I think over my three day weekend I skied it at least 10 times.  It was my ROTD Saturday and Sunday.  Crazy good snow in there.  Such a nice glade when there's snow and the rocks are mostly covered at the bottom.


----------



## bdfreetuna (Mar 27, 2018)

^ for some reason reading that increases my sense of satisfaction on being one of the first 3 people down Julio / Juanita in knee deep powder after the last blizzard 

Well done Zand ... I can even appreciate your decision to ski Juggernaut given it being the 2nd day and waiting for the hill to warm up


----------



## Zand (Mar 27, 2018)

bdfreetuna said:


> ^ for some reason reading that increases my sense of satisfaction on being one of the first 3 people down Julio / Juanita in knee deep powder after the last blizzard
> 
> Well done Zand ... I can even appreciate your decision to ski Juggernaut given it being the 2nd day and waiting for the hill to warm up



It's something you have to try once, especially when the conditions are fast.

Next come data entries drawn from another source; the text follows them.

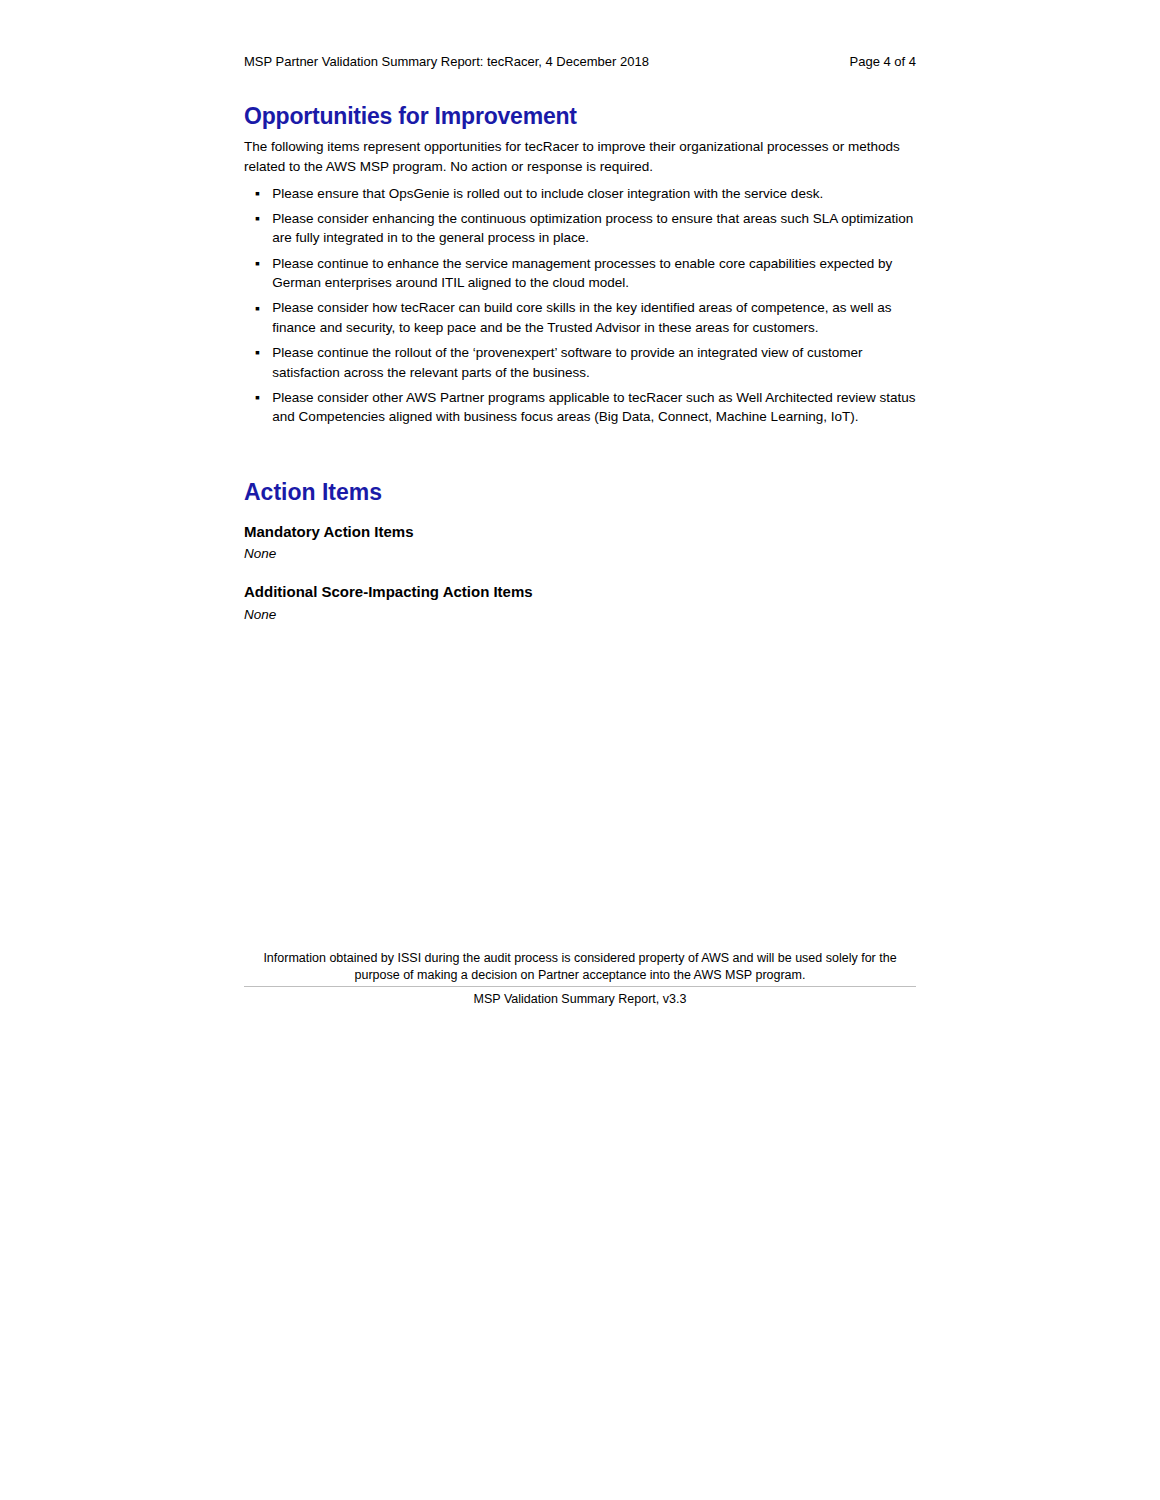MSP Partner Validation Summary Report: tecRacer, 4 December 2018 Page 4 of 4
Opportunities for Improvement
The following items represent opportunities for tecRacer to improve their organizational processes or methods related to the AWS MSP program. No action or response is required.
Please ensure that OpsGenie is rolled out to include closer integration with the service desk.
Please consider enhancing the continuous optimization process to ensure that areas such SLA optimization are fully integrated in to the general process in place.
Please continue to enhance the service management processes to enable core capabilities expected by German enterprises around ITIL aligned to the cloud model.
Please consider how tecRacer can build core skills in the key identified areas of competence, as well as finance and security, to keep pace and be the Trusted Advisor in these areas for customers.
Please continue the rollout of the ‘provenexpert’ software to provide an integrated view of customer satisfaction across the relevant parts of the business.
Please consider other AWS Partner programs applicable to tecRacer such as Well Architected review status and Competencies aligned with business focus areas (Big Data, Connect, Machine Learning, IoT).
Action Items
Mandatory Action Items
None
Additional Score-Impacting Action Items
None
Information obtained by ISSI during the audit process is considered property of AWS and will be used solely for the purpose of making a decision on Partner acceptance into the AWS MSP program.
MSP Validation Summary Report, v3.3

Required no poling and a couple areas of skating (maybe not even necessary, just wanted to keep speed up not knowing if it was about to get flatter). I know I've done a hell of a lot more skating and poling on each run down East Bowl lol.


----------



## Zand (Mar 27, 2018)

I guess boredom got the best of me at lunch...I used Google Earth to measure the distance from the top of K1 to Bear base via Juggernaut and it's exactly 5 miles. So at 19 minutes, I guess I was averaging 15 MPH on Juggernaut ​


----------